Work out how many lines of the records hold the string "scratchpad", and reply with that number alone.

____________________

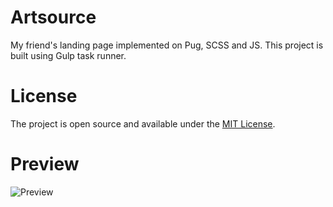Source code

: # Artsource

My friend's landing page implemented on Pug, SCSS and JS. This project is built using Gulp task runner.

# License

The project is open source and available under the [MIT License](LICENSE).

# Preview

![Preview](https://i.ibb.co/XFxctsW/preview.png)
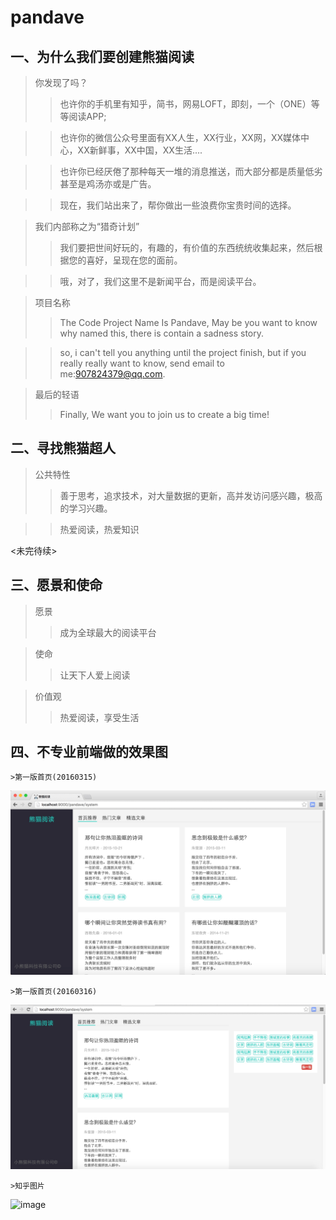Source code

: # pandave


## 一、为什么我们要创建熊猫阅读
  >你发现了吗？
  >>也许你的手机里有知乎，简书，网易LOFT，即刻，一个（ONE）等等阅读APP;

  >>也许你的微信公众号里面有XX人生，XX行业，XX网，XX媒体中心，XX新鲜事，XX中国，XX生活....

  >>也许你已经厌倦了那种每天一堆的消息推送，而大部分都是质量低劣甚至是鸡汤亦或是广告。

  >>现在，我们站出来了，帮你做出一些浪费你宝贵时间的选择。

  
  >我们内部称之为“猎奇计划”
  >>我们要把世间好玩的，有趣的，有价值的东西统统收集起来，然后根据您的喜好，呈现在您的面前。

  >>哦，对了，我们这里不是新闻平台，而是阅读平台。


  >项目名称
  >>The Code Project Name Is Pandave, May be you want to know why named this, there is contain a sadness story.

  >>so, i can't tell you anything until the project finish, but if you really really want to know, send email to me:907824379@qq.com.

  >最后的轻语
  >>Finally, We want you to join us to create a big time!


## 二、寻找熊猫超人

  >公共特性
  >>善于思考，追求技术，对大量数据的更新，高并发访问感兴趣，极高的学习兴趣。

  >>热爱阅读，热爱知识

<未完待续>


## 三、愿景和使命
   >愿景
   >>成为全球最大的阅读平台

   >使命
   >>让天下人爱上阅读

   >价值观
   >>热爱阅读，享受生活


## 四、不专业前端做的效果图

    >第一版首页(20160315)
![image](https://raw.githubusercontent.com/mcj2761358/pandave/master/resources/20160315-index.jpg)

    >第一版首页(20160316)
![image](https://raw.githubusercontent.com/mcj2761358/pandave/master/resources/20160316-index.jpg)

    >知乎图片
![image](https://pic3.zhimg.com/5c53ffb338300d348b6748a4d7fb8ae6_b.png)


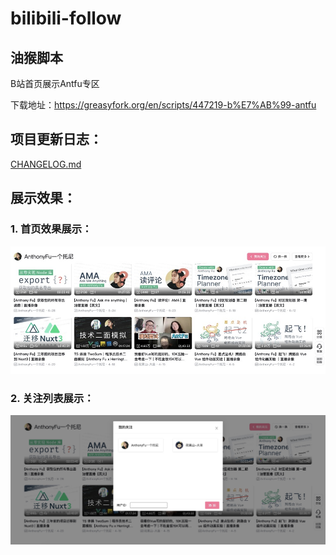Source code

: # bilibili-follow
## 油猴脚本

B站首页展示Antfu专区

下载地址：https://greasyfork.org/en/scripts/447219-b%E7%AB%99-antfu

## 项目更新日志：
[CHANGELOG.md](./CHANGELOG.md)

## 展示效果：
### 1. 首页效果展示：

![首页效果展示](./example/home.jpg)

### 2. 关注列表展示：
![关注列表展示](./example/favorite.jpg)

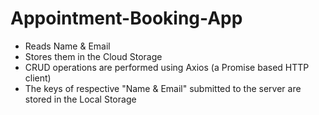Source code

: # Appointment-Booking-App
<ul>
  <li>Reads Name & Email</li>
  <li>Stores them in the Cloud Storage</li>
  <li>CRUD operations are performed using Axios (a Promise based HTTP client)</li>
  <li>The keys of respective "Name & Email" submitted to the server are stored in the Local Storage</li>
</ul>
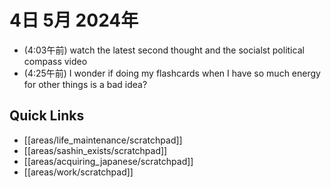 # 4日 5月 2024年
- (4:03午前) watch the latest second thought and the socialst political compass video
- (4:25午前) I wonder if doing my flashcards when I have so much energy for other things is a bad idea?





## Quick Links
- [[areas/life_maintenance/scratchpad]]
- [[areas/sashin_exists/scratchpad]]
- [[areas/acquiring_japanese/scratchpad]]
- [[areas/work/scratchpad]]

____________________

▶ _Response to this exercise_
4